Good in Music Literacy


Are you into music? If yes, be a musical literate!
To understand the theoretical principles of music and to communicate between one another as a musician, we need precisely such a form of notation. Similar to our ordinary everyday writing, music is also a language. Some people have to get by with speech alone and don't use the written word. These people are illiterate (in music).

Though you don't have to be able to read to speak. And it is exactly the same with music you don't have to be able to read notes to play music. But just as with writing, many things are much easier if you can also read and write music.

At its very simplest, music is a language just like you’d read aloud from a book. The symbols you’ll see on pages of sheet music have been used for hundreds of years. And they represent the pitch, speed and rhythm of the song they convey, as well as expression and techniques used by a musician to play or sing the piece. Think of the notes as the letters, the measures as the words, the phrases as the sentences and so forth. Learning to read music really does open up a whole new world to explore!

Many people struggle to learn to read and play music, and many give up before they become proficient. Could a better notation system make reading, writing, and playing music more enjoyable and easier to learn? We Say YES!!!


So, anyone that looks into the topic of music in more detail and want to grab the real meaning to any musical sound in the air, or who wants to play in bands/orchestra, where notes are required (e.g. in big band music), sooner or later will have to get to grips with musical notation and become a literate in music.

Musical literacy is the ability to identify musical ingredients, follow their progress and make sense of them within the context of a composition. It is more than a simple appreciation of music. It requires the ability to understand how a song will be played and what it will sound like without actually playing it. While not everyone has the skill or determination to become an accomplished musician, there are a number of skills that serve to define a musically literate individual and one of them is the ability to interpret music on paper.


To start with, you have to have the basics knowledge of reading notes on a staff, identifying pitches and understanding rhythms, so that you can take these principles and apply them to the instrument or music of your choice. Also, you have to build the foundational understanding of the structure of music through the study of scales, key signatures, intervals and chords.

Scholar states that a person with music literacy is able to understand and engage with music in a number of different ways, including the creative, responsive and performative artistic processes.

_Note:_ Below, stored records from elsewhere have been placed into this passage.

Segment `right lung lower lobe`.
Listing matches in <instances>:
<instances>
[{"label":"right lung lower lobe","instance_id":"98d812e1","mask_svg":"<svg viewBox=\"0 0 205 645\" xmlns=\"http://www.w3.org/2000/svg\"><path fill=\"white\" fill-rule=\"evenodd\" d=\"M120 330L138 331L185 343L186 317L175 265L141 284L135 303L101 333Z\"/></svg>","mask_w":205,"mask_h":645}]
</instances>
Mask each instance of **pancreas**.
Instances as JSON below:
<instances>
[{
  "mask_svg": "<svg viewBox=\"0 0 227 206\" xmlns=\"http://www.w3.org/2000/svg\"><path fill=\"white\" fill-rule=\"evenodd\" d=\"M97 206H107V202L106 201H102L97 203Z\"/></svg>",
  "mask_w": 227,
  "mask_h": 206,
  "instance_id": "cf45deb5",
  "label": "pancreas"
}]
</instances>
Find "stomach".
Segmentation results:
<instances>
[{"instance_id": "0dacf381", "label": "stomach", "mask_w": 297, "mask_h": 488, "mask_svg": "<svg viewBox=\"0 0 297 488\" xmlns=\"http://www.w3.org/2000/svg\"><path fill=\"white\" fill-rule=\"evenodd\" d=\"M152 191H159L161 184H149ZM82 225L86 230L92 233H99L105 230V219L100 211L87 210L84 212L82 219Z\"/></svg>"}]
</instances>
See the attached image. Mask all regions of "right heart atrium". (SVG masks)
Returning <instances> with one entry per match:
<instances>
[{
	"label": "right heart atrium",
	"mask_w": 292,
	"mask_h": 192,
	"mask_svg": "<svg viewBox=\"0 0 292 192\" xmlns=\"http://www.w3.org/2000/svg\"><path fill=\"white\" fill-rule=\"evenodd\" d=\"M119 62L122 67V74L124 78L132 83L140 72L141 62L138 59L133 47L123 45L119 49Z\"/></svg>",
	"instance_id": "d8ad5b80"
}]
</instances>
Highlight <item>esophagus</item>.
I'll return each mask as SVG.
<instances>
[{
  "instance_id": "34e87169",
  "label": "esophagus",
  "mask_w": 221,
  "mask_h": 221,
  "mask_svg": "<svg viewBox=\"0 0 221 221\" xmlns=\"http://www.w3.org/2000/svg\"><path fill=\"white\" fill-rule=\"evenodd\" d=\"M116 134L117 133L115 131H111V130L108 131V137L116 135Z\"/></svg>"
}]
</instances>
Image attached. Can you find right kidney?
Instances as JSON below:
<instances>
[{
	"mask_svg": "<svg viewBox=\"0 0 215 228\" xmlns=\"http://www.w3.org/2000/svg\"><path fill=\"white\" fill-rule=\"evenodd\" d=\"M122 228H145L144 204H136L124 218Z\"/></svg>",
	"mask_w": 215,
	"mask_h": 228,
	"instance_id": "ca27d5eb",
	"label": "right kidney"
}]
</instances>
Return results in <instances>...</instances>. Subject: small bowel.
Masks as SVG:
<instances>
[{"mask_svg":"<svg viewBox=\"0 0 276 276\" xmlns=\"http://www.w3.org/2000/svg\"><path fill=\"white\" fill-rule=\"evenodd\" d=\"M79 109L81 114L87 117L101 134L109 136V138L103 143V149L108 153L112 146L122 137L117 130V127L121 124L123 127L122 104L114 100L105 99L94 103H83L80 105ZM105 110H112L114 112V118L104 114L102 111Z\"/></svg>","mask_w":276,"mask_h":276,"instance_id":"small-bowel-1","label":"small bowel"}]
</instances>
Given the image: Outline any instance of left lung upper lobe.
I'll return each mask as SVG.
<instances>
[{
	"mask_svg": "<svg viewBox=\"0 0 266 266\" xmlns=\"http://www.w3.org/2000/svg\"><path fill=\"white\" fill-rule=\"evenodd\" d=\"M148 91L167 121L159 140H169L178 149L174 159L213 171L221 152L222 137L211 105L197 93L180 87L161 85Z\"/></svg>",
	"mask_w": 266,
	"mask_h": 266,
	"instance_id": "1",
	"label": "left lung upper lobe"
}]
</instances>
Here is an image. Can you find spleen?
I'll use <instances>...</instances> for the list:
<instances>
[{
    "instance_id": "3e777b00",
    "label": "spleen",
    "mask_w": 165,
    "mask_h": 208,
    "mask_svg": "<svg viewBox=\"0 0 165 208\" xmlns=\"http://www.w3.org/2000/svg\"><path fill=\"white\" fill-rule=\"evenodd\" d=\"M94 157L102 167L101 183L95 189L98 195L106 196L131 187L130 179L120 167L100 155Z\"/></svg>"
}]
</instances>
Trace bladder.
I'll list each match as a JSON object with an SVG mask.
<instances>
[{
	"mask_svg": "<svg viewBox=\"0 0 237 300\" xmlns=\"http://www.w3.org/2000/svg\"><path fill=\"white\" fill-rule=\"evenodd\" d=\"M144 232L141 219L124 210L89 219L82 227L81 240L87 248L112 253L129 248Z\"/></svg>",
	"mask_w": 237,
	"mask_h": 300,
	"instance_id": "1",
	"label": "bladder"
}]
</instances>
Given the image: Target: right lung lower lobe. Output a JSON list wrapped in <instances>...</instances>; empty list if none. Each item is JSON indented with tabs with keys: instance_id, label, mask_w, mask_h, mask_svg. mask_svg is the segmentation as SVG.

He or she is able to perform music in a manner that illustrates careful preparation and reflects an understanding and interpretation of the selection.

Musical literacy involves developing an understanding of music and exploring how it can connect to various audiences and purposes. From there, musicians need to be able to consider what they’ve created and make revisions before they present it to the audience.

Creativity is the one faculty that exemplifies humanity’s distinctive potential. Creativity in music is one branch of that potential.  But it needs an education to flourish –that is the essence of musical literacy.

The questions are....
Are you into music?
Are you a literate?

The good is that if the first answer is YES, the second must also be YES.